We would lose the ability of objects to hold onto functions in their top-level that referred to a specific member of a base object by WORD!, without applying derivation. Consider something like registering a callback:

 obj: make object! [
     x: 10
     foo: method [...] [
         global/register-callback func [y] [x: x + y]

It seems reasonable to assume that this callback that is being passed around will always refer to the x in obj. I'd be nervous about any strategy which says that if you happen to store that callback in the wrong place at the wrong time, it suddenly refers to the x in another object. But that is exactly what would happen if the global passed that handler put it in a member variable of some class related by derivation of OBJ, and another derivation happened. Calling out methods explicitly helps limit the reach of this behavior.

There's a small performance hit in lookup on each WORD! in the method body when the method has a binding. We have to walk the binding down through to its base classes (0 steps in this case) and make sure that any references to those base classes are forwarded to the object.

(This points out an optimization, that bindings with no parents can be ignored at the moment of execution. They're only relevant at the point of the next derivation. I should do that adjustment now.)

Those might be the only problems. But I'm not quite sure, and my intuition says it's not a good idea to avoid being explicit.

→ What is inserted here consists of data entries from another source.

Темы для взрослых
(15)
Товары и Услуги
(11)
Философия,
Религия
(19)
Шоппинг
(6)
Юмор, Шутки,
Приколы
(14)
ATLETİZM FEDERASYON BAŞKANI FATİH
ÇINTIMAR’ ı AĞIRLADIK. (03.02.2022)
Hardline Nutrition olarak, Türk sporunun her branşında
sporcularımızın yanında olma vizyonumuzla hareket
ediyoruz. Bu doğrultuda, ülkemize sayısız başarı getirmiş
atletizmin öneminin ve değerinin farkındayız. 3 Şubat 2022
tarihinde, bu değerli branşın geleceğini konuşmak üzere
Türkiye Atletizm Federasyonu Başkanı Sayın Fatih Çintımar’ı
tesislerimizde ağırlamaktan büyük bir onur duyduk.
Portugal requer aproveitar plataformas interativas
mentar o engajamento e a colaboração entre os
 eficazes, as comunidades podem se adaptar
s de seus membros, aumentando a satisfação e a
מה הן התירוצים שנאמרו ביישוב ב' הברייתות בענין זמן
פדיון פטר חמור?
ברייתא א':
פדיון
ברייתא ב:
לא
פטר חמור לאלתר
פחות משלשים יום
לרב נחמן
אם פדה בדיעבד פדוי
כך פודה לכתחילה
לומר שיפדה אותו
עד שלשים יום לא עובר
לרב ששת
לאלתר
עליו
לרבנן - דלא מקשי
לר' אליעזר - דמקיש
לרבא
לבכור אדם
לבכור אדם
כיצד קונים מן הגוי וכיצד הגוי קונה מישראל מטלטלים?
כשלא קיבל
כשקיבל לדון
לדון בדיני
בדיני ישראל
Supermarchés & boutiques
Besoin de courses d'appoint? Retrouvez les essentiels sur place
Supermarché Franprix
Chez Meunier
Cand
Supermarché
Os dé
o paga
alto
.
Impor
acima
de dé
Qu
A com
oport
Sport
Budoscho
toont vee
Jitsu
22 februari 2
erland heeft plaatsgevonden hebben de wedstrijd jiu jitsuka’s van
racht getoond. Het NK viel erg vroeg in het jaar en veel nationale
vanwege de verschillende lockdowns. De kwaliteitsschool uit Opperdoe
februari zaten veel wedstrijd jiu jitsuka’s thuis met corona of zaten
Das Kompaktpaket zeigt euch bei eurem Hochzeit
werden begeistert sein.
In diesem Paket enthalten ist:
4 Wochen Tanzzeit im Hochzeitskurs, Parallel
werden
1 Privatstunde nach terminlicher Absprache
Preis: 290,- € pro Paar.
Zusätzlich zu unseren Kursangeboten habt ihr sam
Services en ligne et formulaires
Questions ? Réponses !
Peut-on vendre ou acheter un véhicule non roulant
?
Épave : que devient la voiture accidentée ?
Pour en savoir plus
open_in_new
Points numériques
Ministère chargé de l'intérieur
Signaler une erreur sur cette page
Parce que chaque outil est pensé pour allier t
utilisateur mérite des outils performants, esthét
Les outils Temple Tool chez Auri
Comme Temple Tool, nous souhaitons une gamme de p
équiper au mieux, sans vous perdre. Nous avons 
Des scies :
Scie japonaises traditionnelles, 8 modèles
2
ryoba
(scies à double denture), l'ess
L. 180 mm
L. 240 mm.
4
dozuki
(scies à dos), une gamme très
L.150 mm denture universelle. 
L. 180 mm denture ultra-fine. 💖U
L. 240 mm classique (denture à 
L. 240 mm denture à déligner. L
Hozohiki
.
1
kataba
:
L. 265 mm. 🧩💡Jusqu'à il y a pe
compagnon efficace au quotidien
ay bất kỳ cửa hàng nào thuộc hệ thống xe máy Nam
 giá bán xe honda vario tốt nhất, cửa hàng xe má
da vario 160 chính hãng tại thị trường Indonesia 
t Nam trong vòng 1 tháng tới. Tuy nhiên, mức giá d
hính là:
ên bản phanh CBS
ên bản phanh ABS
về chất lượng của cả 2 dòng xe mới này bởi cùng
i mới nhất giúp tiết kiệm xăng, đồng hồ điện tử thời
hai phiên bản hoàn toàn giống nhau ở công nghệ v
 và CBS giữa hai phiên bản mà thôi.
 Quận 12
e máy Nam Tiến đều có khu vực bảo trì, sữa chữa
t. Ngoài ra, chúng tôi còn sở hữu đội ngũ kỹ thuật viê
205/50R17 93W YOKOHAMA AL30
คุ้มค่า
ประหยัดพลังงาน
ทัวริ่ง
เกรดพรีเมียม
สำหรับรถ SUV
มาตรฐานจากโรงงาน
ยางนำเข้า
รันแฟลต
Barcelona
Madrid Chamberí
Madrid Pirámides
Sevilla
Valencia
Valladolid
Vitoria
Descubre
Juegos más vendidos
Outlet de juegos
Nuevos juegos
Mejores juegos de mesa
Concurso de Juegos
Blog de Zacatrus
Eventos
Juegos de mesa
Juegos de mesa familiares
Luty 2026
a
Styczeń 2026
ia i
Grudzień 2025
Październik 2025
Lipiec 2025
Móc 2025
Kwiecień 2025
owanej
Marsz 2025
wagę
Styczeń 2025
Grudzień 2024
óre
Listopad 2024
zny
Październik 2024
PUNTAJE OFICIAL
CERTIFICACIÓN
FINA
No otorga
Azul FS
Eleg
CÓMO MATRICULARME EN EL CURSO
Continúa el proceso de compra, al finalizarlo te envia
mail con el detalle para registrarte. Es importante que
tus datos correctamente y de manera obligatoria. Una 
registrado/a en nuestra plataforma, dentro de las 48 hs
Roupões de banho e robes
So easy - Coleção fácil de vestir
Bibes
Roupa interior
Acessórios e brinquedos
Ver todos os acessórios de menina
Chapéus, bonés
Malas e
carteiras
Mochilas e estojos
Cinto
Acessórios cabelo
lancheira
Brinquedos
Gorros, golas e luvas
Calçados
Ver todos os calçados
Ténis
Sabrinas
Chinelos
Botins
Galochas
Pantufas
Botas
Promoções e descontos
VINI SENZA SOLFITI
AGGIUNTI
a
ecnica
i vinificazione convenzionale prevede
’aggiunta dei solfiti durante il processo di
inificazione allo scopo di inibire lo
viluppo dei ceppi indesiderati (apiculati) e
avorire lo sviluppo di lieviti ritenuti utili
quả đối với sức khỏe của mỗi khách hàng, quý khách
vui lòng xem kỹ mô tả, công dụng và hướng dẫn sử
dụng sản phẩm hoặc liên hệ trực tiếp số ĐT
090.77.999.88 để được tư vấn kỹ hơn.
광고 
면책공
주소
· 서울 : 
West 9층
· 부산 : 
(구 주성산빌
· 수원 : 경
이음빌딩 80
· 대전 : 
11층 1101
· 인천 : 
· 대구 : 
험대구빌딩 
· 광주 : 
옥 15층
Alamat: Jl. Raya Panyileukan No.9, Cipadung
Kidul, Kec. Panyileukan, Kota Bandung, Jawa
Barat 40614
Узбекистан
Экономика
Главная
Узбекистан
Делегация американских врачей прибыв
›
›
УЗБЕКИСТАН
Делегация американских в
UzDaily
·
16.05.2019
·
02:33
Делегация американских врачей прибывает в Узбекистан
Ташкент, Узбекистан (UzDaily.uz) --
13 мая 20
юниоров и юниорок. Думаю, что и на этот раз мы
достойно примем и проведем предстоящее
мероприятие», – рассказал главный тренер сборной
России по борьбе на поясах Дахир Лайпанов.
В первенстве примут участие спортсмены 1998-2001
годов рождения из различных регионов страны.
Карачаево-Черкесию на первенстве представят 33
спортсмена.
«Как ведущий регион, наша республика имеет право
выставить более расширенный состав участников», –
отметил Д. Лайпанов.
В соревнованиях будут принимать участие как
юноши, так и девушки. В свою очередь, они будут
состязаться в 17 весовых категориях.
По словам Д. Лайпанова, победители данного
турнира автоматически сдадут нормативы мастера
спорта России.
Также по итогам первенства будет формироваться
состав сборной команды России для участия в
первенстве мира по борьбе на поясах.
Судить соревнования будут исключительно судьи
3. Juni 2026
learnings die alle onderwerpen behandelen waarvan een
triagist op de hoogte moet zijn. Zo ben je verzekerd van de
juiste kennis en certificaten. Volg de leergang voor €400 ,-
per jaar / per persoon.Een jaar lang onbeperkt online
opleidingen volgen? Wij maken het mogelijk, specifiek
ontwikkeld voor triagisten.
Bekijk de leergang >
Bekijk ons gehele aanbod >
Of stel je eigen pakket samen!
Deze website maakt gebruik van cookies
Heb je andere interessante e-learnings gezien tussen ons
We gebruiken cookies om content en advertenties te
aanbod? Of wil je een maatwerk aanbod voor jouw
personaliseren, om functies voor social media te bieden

Bear in mind that derived binding solves an actual issue. Even just a thousand objects with 10 member functions with 10 arrays on average each, you get 1000 * 10 * 10 => 100000 arrays of overhead. If each array averages 5 items, that is rounded up to length 8 arrays in the pool. On a 64-bit system you're paying 8 * 4 => 32 bytes per cell, so times 8 that's 256 bytes per array. Your 1000 modest object instances could easily incur 2560000 bytes of overhead for these deep copies.

This is a foundational flaw in a general purpose "object language", and is not acceptable. The problem is real: Atronix was forced to move methods out of their objects to be functions that took the objects as a parameter. It wasn't even the memory that bothered them--their use case could add gigabytes if they needed it--it was the delay the GC incurred from having to traverse so many series.


I get the argument of efficiency here, but my concern is having different behaviour between blocks and functions in terms of binding. I'm not sure the point of a function inside of an object is if it's not bound to that object.

The scalability argument does sound compelling, but it seems the solution is to use functions external to the object than a two-tier function solution with hidden metadata and be on the developer's head if they choose the costlier option.

Mechanically, there really is no such thing as "inside an object". Objects only refer to functions.

Functions are values in Rebol. The point of functions inside of an object that are not bound to that object is that the function is a value. :-/

If I make an object that wants to cache the old value of some operators I'm going to change from LIB, with intent to put them back later... then should these values get somehow tainted by the fact they were stored in object fields? e.g.

red>> cacher: make object! [
    saved: none
    save-func: func [f] [saved: :f]

red>> cacher/save-func :replace

red>> :cacher/saved = :replace
== true

red>> cacher2: make cacher []

red>> :cacher2/saved = :replace
== false

I call this bad--performance ramifications notwithstanding.

So are blocks, but they are deep copied. I would posit that vastly more often than not a function value within an object has some relation to other values within that object or clone.

>> x: make object! [name: "X" print-name: func [] name-printer: [print name]]
== make object! [
    name: "X"
    print-name: 'make action! [[] [...]]
    name-printer: [print name]

>> y: make x [name: "Y"]      
== make object! [
    name: "Y"
    print-name: 'make action! [[] [...]]
    name-printer: [print name]

>> do y/name-printer    

>> y/print-name

Performance is obviously a concern and something that would have to be managed, however sanitizing this behaviour in the name of performance is next to useless.

y/print-name cannot work in this example, right?

The code works as is in current Ren-C.